▶ [Given text]
┌──
In [13]:
"""Automatically label sentiment of Tigrinya comment
    0: negative
    1: positive
"""

import re
import nltk
import pandas as pd
import os

In [3]:
def find_all_occurance(row,rowdata):
    n = len(rowdata)
    td_indexes = []
    td = 0
    start = 1
    new_row = row
    new_data = rowdata
    while td > -1:
        if start  == 1:
            td = new_row.find(new_data)
            start = 0
        else:          
            #updated = td + len(rowdata)
            td = new_row.find(new_data)
        if td >= 0:
            td_indexes.append(td)
        new_row = new_row[td+len(new_data):]
    return td_indexes

def extract_emojis_and_polarity(path):
    with open(path, 'r', encoding= 'utf-8') as f:
        data = f.read()
    row_start = data.find("<tr>")
    row_end = data.find("</tr>")
    emojis = []
    while row_start >= 0:
        start_td_indexes = find_all_occurance(data[row_start:row_end],"<td>")
        end_td_indexes = find_all_occurance(data[row_start:row_end],"</td>")
        break
        if len(start_td_indexes) == 12 and len(end_td_indexes) == 12:#Make sure the structure matchs our real html table row which has 12 data in single row
            polarity_td_start = start_td_indexes[8]+len("<td>")
            polarity_td_end = end_td_indexes[8]
            unicode_td_start = start_td_indexes[2]+len("<td>")
            unicode_td_end = end_td_indexes[2]
            #print(polarity_td_start, unicode_td_start )
            polarity = data[polarity_td_start:polarity_td_end]
            unicode = data[unicode_td_start:unicode_td_end]
            emojis.append([unicode, polarity])
        data = data[row_end+4:]
        row_start = data.find("<tr>")
        row_end = data.find("</tr>")
    
    return emojis

def load_local_emojis(path):
    with open(path, 'r', encoding ='utf-8') as f:
        data =f.readlines()
    emojis = []
    for line in data:
        line = line.strip("\t\n")
        line_data = line.split(',')
└──
▶ [Data rows]
┌──
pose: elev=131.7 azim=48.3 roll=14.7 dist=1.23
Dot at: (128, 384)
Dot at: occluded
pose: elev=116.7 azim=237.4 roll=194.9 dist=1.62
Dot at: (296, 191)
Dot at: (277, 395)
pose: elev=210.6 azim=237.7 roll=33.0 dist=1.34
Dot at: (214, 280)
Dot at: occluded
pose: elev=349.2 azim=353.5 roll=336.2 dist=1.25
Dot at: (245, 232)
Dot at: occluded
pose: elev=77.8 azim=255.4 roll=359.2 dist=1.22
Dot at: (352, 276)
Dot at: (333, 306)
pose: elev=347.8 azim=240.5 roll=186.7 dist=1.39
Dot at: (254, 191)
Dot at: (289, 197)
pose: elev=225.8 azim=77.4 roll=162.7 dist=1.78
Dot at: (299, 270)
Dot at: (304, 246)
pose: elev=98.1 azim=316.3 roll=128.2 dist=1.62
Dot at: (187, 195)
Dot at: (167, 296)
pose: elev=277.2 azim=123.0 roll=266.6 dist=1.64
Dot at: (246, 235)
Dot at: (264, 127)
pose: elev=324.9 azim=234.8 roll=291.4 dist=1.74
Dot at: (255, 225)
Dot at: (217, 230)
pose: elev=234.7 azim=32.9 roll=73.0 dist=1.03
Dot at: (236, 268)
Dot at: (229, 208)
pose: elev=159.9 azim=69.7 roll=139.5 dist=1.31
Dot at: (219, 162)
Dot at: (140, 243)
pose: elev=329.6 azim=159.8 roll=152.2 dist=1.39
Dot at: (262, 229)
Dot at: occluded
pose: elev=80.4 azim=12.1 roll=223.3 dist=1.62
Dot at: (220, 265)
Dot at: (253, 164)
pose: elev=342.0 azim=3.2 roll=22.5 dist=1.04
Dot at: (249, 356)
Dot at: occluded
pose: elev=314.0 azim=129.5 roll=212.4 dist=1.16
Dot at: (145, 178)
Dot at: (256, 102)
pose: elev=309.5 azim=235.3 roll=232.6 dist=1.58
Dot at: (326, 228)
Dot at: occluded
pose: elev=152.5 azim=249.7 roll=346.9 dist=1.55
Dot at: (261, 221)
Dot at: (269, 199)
└──
▶ [Instructions to follow] Reproduce the sentiment-labeling code in full, unchanged. The data plays no role here.

▶ [Written answer]
In [13]:
"""Automatically label sentiment of Tigrinya comment
    0: negative
    1: positive
"""

import re
import nltk
import pandas as pd
import os

In [3]:
def find_all_occurance(row,rowdata):
    n = len(rowdata)
    td_indexes = []
    td = 0
    start = 1
    new_row = row
    new_data = rowdata
    while td > -1:
        if start  == 1:
            td = new_row.find(new_data)
            start = 0
        else:          
            #updated = td + len(rowdata)
            td = new_row.find(new_data)
        if td >= 0:
            td_indexes.append(td)
        new_row = new_row[td+len(new_data):]
    return td_indexes

def extract_emojis_and_polarity(path):
    with open(path, 'r', encoding= 'utf-8') as f:
        data = f.read()
    row_start = data.find("<tr>")
    row_end = data.find("</tr>")
    emojis = []
    while row_start >= 0:
        start_td_indexes = find_all_occurance(data[row_start:row_end],"<td>")
        end_td_indexes = find_all_occurance(data[row_start:row_end],"</td>")
        break
        if len(start_td_indexes) == 12 and len(end_td_indexes) == 12:#Make sure the structure matchs our real html table row which has 12 data in single row
            polarity_td_start = start_td_indexes[8]+len("<td>")
            polarity_td_end = end_td_indexes[8]
            unicode_td_start = start_td_indexes[2]+len("<td>")
            unicode_td_end = end_td_indexes[2]
            #print(polarity_td_start, unicode_td_start )
            polarity = data[polarity_td_start:polarity_td_end]
            unicode = data[unicode_td_start:unicode_td_end]
            emojis.append([unicode, polarity])
        data = data[row_end+4:]
        row_start = data.find("<tr>")
        row_end = data.find("</tr>")
    
    return emojis

def load_local_emojis(path):
    with open(path, 'r', encoding ='utf-8') as f:
        data =f.readlines()
    emojis = []
    for line in data:
        line = line.strip("\t\n")
        line_data = line.split(',')